**WORK TASK 1**
In the Vail passage, whose son is Pete Seibert Jr.?
**WORK TASK 2**
Pick up the Vail passage after its last sentence and carry it forward.

In Vail, the ski town that once headquartered Vail Resorts, there are residents who have been watching Prince’s public campaign with a great deal of interest, including realtor and former Vail Town Council member Pete Seibert Jr., the son of Vail founder Pete Seibert.
Seibert Jr. said he met with Leadership Park City officials who were visiting Vail in late May and asked them about Prince’s proposal. Seibert Jr. said those officials are working through many of the issues he faced on council — crowding, parking problems, housing shortages, labor issues — and that the popularity of the Vail Resorts’ Epic Pass has changed the business model for Vail.
“Back in the day, the founders who get the credit were focused on quality over quantity, and that’s perhaps where things have gone astray,” Seibert Jr. said. “All the measures that we see from Vail Resorts are quantitative, and they assume a kind of uniformity that shouldn’t be there. It’s the difference between skiing being an industry and being a way of life.”

**DATA SECTION**
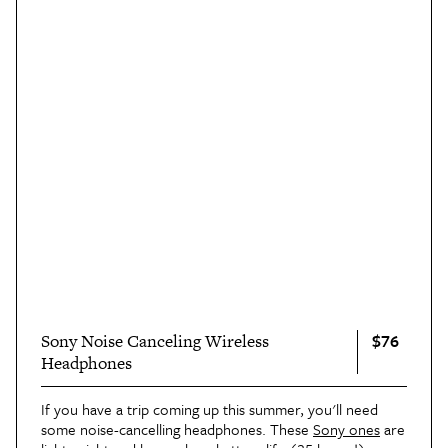
$76
Sony Noise Canceling Wireless
Headphones
If you have a trip coming up this summer, you'll need 
some noise-cancelling headphones. These 
Sony ones
 are 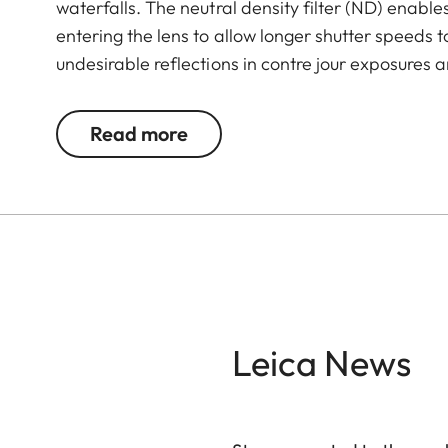
waterfalls. The neutral density filter (ND) enables
entering the lens to allow longer shutter speeds 
undesirable reflections in contre jour exposures ar
the use of larger apertures for capturing photos 
Read more
Leica News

**RESPONSE BOX 1**
Vail founder Pete Seibert.

**RESPONSE BOX 2**
Asked about Prince’s comments regarding lift investment, safety and snowmaking, Seibert Jr., who worked in operations and ski patrol at Snowbasin when his father and fellow Vail founder Rod Slifer bought that Utah resort and struggled in the 1980s, circled back to the quality issue.
“I like the Park City, Deer Valley comparison, quality versus quantity,” Seibert Jr. said. “A lot of the poor capital decisions (by Vail Resorts) are the result of short-term thinking required from execs trying to ‘stay on the bull.’ Couple that with a failure to value experience and institutional knowledge and it all catches up, bringing Broomfield to where it is now.”
In consecutive seasons, Vail has seen two key chairlifts, Chair 15 and Chair 6, break down during peak season, requiring weeks to get back online. Vail has proposed replacing Chair 15.
Another longtime Vail resident and former Vail Town Council member, Merv Lapin, started a financial services and investment management company here in 1969. He said the capital investment issue is a real one for the company.
“I know several of the people that work for Vail Resorts who are in that field of maintenance, and the concern is real,” Lapin said. “There’s a lot of deferred maintenance. They feel it’s going on. And some of the key people that knew how to do it right have left the company, so I don’t disagree with that concern.”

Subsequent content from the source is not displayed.